In a euphoric clubhouse roiled by champagne, beer, blaring music and hearty hugs, Hal Steinbrenner called Pettitte "the best investment I made all year long." And that was even with $423.5 million earmarked for Sabathia, A.J. Burnett and Mark Teixiera. At the end of a tough negotiation, Pettitte accepted a major pay cut, down to $5.5 million plus incentives. It felt like a dismissive afterthought.
"Everybody knows I wasn't really happy with the contract I took," Pettitte said. "But I wanted to take it to come back here to have a chance to do this."
So he did this: Won his 16th playoff game, eclipsing John Smoltz. Generated his fifth clinching win, topping Roger Clemens, Catfish Hunter and Dave Stewart. And he did it in style, producing his 14th postseason start in which he yielded one or no earned runs.
To prepare for this moment, Pettitte began running under the Tampa sun in February and continued in a late October deluge in New York because, he said, "I stick to my routine, I run before I start."

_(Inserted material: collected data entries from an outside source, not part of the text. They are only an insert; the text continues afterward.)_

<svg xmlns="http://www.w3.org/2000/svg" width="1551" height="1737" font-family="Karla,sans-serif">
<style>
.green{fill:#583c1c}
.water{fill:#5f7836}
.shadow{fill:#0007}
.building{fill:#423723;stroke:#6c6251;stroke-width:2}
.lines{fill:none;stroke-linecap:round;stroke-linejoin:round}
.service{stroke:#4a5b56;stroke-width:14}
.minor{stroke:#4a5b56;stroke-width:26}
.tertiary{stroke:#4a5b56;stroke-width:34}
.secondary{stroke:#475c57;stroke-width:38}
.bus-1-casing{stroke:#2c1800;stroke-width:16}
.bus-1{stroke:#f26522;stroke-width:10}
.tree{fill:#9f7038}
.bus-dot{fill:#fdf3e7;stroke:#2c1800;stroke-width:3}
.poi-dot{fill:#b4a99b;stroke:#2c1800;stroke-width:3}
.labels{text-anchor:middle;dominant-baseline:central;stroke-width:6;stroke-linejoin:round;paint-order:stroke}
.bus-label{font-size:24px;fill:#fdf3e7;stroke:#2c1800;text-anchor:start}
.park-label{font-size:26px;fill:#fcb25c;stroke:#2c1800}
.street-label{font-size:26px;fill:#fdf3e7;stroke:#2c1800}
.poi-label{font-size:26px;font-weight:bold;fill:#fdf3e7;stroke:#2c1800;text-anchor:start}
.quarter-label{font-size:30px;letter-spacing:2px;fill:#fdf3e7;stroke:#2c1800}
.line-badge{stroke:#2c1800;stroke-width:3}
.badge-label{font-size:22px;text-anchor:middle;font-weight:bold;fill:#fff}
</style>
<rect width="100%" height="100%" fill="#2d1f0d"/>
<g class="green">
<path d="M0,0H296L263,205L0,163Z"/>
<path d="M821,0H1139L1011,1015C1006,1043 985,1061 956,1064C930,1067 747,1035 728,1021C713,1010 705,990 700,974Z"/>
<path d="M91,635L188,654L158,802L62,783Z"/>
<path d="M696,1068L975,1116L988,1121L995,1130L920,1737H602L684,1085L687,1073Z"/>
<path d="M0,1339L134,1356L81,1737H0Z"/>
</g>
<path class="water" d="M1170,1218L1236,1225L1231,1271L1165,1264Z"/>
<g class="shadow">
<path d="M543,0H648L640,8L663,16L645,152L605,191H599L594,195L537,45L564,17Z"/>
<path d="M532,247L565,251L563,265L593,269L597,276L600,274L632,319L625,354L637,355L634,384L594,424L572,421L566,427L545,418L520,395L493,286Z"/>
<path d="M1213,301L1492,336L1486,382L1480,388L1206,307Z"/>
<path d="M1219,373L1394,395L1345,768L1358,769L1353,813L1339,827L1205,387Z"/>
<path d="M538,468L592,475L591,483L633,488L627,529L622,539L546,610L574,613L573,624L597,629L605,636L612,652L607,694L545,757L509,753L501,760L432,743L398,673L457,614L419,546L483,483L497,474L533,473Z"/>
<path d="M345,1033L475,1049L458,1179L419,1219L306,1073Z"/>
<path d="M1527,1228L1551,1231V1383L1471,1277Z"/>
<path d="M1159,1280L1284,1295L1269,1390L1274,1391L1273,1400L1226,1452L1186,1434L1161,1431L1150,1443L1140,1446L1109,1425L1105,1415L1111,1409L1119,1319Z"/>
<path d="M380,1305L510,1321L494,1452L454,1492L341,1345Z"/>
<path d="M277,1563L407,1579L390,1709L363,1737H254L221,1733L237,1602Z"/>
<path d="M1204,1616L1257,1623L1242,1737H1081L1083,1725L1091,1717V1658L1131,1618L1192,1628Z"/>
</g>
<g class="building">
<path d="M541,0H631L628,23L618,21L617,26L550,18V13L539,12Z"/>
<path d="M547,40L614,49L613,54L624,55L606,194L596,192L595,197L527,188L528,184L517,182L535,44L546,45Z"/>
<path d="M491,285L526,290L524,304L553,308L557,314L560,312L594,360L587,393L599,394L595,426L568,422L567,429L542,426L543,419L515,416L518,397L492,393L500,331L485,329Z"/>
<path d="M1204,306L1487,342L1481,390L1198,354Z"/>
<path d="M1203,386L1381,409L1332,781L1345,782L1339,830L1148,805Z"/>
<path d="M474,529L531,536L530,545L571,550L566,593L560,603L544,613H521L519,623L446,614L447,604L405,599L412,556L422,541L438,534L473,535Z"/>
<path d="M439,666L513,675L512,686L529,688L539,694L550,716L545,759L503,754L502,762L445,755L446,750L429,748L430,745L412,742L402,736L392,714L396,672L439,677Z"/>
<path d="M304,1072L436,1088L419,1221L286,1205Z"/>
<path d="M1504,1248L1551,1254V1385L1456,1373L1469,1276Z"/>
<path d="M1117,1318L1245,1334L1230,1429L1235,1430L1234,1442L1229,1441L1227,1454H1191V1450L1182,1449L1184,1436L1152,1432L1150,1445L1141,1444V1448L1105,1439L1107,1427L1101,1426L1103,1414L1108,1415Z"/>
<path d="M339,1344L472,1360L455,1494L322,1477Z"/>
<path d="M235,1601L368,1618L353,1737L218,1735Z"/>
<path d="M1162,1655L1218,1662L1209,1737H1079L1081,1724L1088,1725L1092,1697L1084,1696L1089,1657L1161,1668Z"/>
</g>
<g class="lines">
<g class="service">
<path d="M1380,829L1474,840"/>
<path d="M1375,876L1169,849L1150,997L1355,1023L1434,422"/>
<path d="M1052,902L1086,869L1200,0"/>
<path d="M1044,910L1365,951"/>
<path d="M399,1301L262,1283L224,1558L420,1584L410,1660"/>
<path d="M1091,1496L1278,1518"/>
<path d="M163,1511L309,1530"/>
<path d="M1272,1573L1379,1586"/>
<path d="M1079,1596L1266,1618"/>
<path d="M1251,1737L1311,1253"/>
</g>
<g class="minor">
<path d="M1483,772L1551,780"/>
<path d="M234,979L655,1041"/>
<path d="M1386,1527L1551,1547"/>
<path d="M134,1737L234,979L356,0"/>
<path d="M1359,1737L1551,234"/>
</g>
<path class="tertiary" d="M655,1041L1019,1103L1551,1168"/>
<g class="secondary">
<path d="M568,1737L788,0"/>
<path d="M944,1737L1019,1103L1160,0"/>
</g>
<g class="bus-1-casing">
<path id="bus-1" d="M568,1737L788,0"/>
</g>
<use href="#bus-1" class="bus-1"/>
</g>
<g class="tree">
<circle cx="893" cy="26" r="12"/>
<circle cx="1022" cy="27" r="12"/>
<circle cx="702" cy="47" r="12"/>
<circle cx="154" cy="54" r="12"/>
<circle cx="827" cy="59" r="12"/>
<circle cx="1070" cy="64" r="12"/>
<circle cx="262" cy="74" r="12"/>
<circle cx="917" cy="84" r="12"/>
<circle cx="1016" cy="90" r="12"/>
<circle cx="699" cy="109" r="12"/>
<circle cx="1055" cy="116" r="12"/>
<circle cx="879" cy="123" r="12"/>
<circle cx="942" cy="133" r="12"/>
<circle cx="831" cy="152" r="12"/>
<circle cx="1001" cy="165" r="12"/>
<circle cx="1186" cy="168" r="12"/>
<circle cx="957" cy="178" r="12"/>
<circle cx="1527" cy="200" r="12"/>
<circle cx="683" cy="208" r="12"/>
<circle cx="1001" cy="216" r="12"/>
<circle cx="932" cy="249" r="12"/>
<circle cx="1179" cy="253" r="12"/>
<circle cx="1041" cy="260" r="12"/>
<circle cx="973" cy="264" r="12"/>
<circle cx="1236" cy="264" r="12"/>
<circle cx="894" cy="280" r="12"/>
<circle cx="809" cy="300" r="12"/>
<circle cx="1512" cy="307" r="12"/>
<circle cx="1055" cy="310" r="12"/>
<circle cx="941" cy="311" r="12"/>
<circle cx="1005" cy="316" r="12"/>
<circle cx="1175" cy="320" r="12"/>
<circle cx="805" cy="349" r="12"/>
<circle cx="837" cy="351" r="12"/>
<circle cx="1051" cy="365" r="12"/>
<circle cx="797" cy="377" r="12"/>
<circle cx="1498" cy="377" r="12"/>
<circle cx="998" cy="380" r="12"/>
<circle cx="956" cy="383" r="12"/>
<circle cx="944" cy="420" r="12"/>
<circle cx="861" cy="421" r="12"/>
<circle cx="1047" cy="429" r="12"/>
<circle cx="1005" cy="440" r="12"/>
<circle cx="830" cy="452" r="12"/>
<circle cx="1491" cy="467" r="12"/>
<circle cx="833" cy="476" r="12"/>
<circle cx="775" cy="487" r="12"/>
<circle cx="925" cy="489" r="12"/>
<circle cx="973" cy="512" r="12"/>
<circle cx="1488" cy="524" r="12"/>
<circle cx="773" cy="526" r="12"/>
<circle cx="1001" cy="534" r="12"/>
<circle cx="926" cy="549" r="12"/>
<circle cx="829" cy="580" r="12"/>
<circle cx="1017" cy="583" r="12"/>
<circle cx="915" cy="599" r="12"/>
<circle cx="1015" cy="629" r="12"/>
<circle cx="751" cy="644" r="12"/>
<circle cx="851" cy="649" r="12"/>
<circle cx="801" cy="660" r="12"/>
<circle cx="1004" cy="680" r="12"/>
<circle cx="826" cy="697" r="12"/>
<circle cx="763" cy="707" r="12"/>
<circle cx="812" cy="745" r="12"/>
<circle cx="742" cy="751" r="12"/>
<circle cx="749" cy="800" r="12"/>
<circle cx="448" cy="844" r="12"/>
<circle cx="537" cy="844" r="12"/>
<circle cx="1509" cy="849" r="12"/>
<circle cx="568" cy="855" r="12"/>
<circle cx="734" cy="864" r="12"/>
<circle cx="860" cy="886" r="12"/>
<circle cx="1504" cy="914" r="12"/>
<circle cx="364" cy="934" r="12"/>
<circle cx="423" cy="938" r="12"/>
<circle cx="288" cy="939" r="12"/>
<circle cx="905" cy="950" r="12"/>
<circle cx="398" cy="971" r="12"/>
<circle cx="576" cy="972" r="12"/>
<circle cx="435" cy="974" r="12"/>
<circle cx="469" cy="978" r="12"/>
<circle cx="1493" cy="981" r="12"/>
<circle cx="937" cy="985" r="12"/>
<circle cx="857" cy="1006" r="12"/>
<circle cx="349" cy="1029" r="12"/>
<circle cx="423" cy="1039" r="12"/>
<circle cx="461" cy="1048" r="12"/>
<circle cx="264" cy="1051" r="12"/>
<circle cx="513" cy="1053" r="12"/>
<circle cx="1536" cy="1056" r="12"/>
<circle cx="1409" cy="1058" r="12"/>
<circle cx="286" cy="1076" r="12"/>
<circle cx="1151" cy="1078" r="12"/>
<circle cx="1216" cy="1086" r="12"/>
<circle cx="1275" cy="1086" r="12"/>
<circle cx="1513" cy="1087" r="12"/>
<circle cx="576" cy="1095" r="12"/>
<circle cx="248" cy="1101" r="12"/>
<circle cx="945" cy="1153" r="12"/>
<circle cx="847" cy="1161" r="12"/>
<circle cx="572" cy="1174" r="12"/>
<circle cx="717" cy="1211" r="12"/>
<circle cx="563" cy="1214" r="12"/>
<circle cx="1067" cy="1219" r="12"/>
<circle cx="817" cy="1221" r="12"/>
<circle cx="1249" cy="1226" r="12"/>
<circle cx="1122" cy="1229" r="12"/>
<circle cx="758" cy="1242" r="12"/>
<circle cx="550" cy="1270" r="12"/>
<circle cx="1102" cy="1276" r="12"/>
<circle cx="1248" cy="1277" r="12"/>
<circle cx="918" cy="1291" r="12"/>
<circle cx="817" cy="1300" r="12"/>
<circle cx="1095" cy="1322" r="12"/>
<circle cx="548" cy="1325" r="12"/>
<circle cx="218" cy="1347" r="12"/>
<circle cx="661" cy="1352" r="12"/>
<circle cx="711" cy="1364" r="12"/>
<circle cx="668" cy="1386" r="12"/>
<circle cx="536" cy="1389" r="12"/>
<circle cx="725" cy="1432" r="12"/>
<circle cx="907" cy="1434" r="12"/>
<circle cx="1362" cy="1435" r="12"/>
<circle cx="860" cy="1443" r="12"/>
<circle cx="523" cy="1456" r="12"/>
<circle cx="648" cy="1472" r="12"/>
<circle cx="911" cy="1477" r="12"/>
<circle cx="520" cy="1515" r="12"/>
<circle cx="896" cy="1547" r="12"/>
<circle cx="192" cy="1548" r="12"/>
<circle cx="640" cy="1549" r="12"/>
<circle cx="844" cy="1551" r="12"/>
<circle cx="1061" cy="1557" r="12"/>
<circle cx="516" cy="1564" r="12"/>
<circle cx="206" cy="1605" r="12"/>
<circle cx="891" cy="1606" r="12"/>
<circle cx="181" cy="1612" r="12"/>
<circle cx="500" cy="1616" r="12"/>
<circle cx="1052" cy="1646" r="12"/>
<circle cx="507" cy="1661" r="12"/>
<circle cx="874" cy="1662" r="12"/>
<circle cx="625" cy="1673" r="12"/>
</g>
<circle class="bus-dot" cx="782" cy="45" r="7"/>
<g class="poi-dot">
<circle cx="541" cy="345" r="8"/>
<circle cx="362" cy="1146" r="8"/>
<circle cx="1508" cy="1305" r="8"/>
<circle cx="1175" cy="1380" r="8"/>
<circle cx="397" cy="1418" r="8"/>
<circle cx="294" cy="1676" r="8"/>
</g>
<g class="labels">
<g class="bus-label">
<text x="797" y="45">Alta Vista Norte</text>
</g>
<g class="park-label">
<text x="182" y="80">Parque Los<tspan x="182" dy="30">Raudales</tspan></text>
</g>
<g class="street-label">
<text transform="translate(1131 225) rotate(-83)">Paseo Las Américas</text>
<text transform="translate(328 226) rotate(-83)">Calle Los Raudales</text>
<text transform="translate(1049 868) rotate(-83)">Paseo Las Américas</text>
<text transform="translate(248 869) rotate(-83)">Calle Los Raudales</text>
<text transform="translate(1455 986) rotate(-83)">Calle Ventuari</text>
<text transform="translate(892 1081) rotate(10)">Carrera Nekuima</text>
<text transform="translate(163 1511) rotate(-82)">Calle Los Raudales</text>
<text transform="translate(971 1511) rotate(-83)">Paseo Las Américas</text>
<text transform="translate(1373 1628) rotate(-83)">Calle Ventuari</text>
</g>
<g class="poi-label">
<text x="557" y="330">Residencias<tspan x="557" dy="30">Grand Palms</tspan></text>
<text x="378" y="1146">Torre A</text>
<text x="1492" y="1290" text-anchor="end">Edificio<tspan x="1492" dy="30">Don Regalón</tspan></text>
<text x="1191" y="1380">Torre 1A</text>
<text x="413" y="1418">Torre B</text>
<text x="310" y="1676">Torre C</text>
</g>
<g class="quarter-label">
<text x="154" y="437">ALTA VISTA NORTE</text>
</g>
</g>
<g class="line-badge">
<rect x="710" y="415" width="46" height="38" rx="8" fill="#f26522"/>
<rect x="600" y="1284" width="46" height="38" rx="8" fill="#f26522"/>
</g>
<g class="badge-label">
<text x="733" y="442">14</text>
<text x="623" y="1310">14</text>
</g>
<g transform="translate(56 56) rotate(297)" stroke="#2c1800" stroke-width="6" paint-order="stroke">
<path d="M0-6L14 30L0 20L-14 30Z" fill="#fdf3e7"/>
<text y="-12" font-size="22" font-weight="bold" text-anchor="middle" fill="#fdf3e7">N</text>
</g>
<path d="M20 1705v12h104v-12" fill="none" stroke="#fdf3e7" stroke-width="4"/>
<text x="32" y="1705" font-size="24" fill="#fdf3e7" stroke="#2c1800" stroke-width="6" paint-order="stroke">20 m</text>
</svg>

So he had the endurance when the biggest out of Game 6 was needed. Two outs, two runners in scoring position, Yankees up by two, 3-1 in the sixth.
Pettitte fell behind Kendry Morales 3-0. A walk and Joba Chamberlain would be in the game. A hit and the score would be tied. Pettitte told himself not to give in. He threw a fastball for a strike, and then a hard sinker. Morales smacked the ball back toward the mound. In a goalie reflex, Pettitte swatted the ball down with his glove, retrieved, threw to first. Crisis averted, lead preserved.
"That is what we expect of Andy, especially in games like this," pitching coach Dave Eiland said.
And the Yankees got it, again. Pettitte left with one out in the seventh to a standing roar from the largest crowd ever at the new Stadium, 50,173. A cheer for today, but also for all the previous October heavy lifting.
"I didn't want to put it on CC," Pettitte said. "I didn't want him to have to pitch a Game 7."
There is no Game 7. Cap low, glove high: It looked like October victory in The Bronx again.